Phase 2: Prepare Checkpoint Metadata
The controller calls StateBackend::prepare_checkpoint_load() to:
- Retrieve per-operator checkpoint metadata from object storage.
- Validate that all required metadata files exist and are consistent.
- Construct a loading plan that maps each operator subtask to its state files.
Phase 3: Restart Workers
The controller transitions through the scheduling state to:
- Allocate worker slots (potentially on new nodes if the original workers are unavailable).
- Deploy operator tasks to the workers.
- Distribute the checkpoint loading plan to each worker.
Phase 4: Restore Operator State
Each worker, upon startup with a checkpoint loading plan:
- Downloads its assigned Parquet state files from object storage.
- Deserializes the columnar data back into in-memory state tables.
- Restores watermarks, timers, and other operator metadata.
Phase 5: Resume Processing
After state restoration is complete:
- Source operators resume reading from the checkpointed position (e.g., Kafka offsets stored in the checkpoint).
- Processing continues from the exact point captured in the snapshot.
- All records processed between the checkpoint and the failure are re-processed, but the restored state ensures exactly-once semantics -- the re-processed records produce the same state transitions as the original processing.
Consistency Guarantees
The recovery process preserves the consistency properties established by the Chandy-Lamport-based checkpoint protocol:
- State consistency: All operators are restored to the same epoch, ensuring a consistent distributed snapshot.

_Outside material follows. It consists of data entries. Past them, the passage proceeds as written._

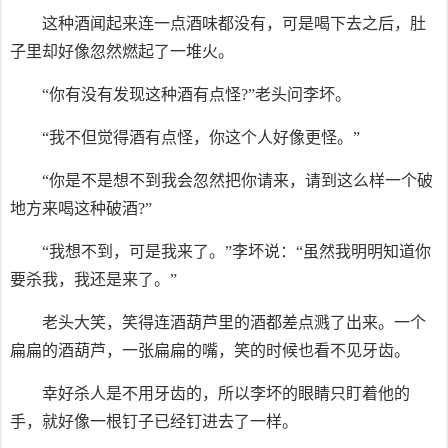
这种酒闻起来连一点酒味都没有，可是喝下去之后，肚
子里却好像忽然燃起了一堆火。
“你有没有发现这种酒有点怪?”老头问李坏。
“我不但觉得酒有点怪，你这个人好像更怪。”
“你是不是想不到我会忽然把你请来，请到这么样一个破
地方来喝这种破酒?”
“我想不到，可是我来了。”李坏说：“虽然我明明知道你
要杀我，我还是来了。”
老头大笑，笑得连酒葫芦里的酒都差点溅了出来。一个
扁扁的酒葫芦，一张扁扁的嘴，笑的时候也看不见牙齿。
幸好杀人是不用牙齿的，所以李坏的眼睛只盯着他的
手，就好像一根钉子已经钉进去了一样。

- Input position consistency: Source offsets are restored from the checkpoint, ensuring no data is lost or skipped.
- Output consistency: Two-phase commit metadata is restored, ensuring that committed output is not duplicated and uncommitted staged output is discarded.
Failure During Recovery
If a failure occurs during recovery itself, the process restarts from Phase 1 using the same or an earlier checkpoint. The recovery process is designed to be idempotent -- it can be safely retried without side effects.
Domains
- Stream_Processing: Recovery is essential for maintaining continuous stream processing.
- Fault_Tolerance: Checkpoint-based recovery provides strong fault tolerance guarantees.
- Recovery: This principle defines the complete recovery lifecycle.